= Henry O. Studley =

American woodworker

Studley Tool Chest, open

Henry O. Studley (1838–1925) was an organ and piano maker, carpenter, stonemason, and Freemason who worked for the Smith Organ Co. and later for the Poole Piano Company of Quincy, Massachusetts. Born in Lowell, Massachusetts, Studley is best known for creating the so-called Studley Tool Chest, a wall hanging tool chest that holds 218 tools in a space that takes up about 40 by 20 inches (102 × 51 cm) of wall space when closed. Studley joined the Massachusetts Infantry at the start of the Civil War and was captured in Galveston, Texas in 1863. After the war, he returned to Quincy and joined the Rural Masonic Lodge. He died in 1925 and was remembered in his obituary in the Quincy Patriot-Ledger for his tool chest, among his other achievements.

==The Studley Tool Chest==
Studley bequeathed the tool chest to a friend. That man's grandson, Peter Hardwick, loaned the chest to the Smithsonian in the late 1980s as part of an exhibit at the Smithsonian Institution's National Museum of American History, until it was purchased by a private collector for an undisclosed amount of money.

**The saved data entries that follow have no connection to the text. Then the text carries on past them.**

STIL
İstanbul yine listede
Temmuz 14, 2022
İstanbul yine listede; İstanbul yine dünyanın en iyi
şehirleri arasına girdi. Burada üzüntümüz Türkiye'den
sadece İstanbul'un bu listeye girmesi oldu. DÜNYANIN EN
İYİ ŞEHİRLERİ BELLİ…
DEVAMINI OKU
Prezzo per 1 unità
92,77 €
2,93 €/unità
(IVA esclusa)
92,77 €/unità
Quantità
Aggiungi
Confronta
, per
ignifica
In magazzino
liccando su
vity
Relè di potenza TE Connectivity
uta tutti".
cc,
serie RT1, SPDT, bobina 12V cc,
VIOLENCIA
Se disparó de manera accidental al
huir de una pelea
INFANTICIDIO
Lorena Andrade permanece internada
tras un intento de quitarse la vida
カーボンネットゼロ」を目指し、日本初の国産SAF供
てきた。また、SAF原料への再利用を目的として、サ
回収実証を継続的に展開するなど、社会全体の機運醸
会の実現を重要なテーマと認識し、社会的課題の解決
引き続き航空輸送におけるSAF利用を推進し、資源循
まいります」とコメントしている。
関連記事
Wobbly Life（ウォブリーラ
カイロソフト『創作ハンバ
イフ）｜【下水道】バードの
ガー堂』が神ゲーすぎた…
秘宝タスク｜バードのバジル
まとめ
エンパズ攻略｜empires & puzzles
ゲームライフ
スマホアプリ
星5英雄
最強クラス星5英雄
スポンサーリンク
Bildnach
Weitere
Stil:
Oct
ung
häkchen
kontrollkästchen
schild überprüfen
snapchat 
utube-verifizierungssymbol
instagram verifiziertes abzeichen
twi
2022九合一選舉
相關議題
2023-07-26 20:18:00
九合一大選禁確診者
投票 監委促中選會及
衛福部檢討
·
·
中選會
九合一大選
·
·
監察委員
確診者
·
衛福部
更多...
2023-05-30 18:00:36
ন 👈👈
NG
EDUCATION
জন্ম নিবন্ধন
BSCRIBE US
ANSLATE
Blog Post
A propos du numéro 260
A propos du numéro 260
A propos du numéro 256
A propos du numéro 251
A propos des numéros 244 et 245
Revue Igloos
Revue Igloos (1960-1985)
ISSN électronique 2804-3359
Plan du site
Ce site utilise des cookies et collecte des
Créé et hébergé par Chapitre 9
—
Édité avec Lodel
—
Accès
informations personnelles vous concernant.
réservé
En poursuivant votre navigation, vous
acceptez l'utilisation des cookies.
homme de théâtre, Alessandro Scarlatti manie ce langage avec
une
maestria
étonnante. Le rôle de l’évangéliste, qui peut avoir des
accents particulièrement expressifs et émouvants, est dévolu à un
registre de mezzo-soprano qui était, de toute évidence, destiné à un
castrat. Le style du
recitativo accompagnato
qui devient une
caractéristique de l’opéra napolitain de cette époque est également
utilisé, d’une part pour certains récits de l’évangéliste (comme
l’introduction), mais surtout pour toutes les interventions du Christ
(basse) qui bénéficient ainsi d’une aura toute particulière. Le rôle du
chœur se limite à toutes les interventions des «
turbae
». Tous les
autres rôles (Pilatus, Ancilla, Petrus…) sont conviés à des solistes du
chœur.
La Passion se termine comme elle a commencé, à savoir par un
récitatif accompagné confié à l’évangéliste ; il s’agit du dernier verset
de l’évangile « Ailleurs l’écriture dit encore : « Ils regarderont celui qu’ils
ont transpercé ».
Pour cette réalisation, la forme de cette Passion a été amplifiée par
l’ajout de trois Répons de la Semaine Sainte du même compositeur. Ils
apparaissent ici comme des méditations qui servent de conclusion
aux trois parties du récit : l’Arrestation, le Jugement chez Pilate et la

The current owner continues to lend the chest to the Smithsonian and other venues; on occasion. It has been featured on an episode of The New Yankee Workshop and is the subject of a May 1993 article in Taunton's Fine Woodworking and a popular wall poster.

When closed and hanging on a wall it takes up an area of approximately 39 inches by 20 inches with a 9 inch depth. It opens to become a 40-inch by 40-inch tool chest. It is made out of mahogany, rosewood, walnut, ebony, ivory and mother of pearl, materials that were probably taken from the Poole Piano Company's scrap material. The fine craftsmanship is exhibited by the way each tool fits snugly into its space, often with an audible click as the tool snaps into its close-fit cavity. Sections of the chest swing out to allow access to a second or third layer of tools. The tool chest features Masonic symbolism, including the Square and Compasses emblem and Royal Arch symbols.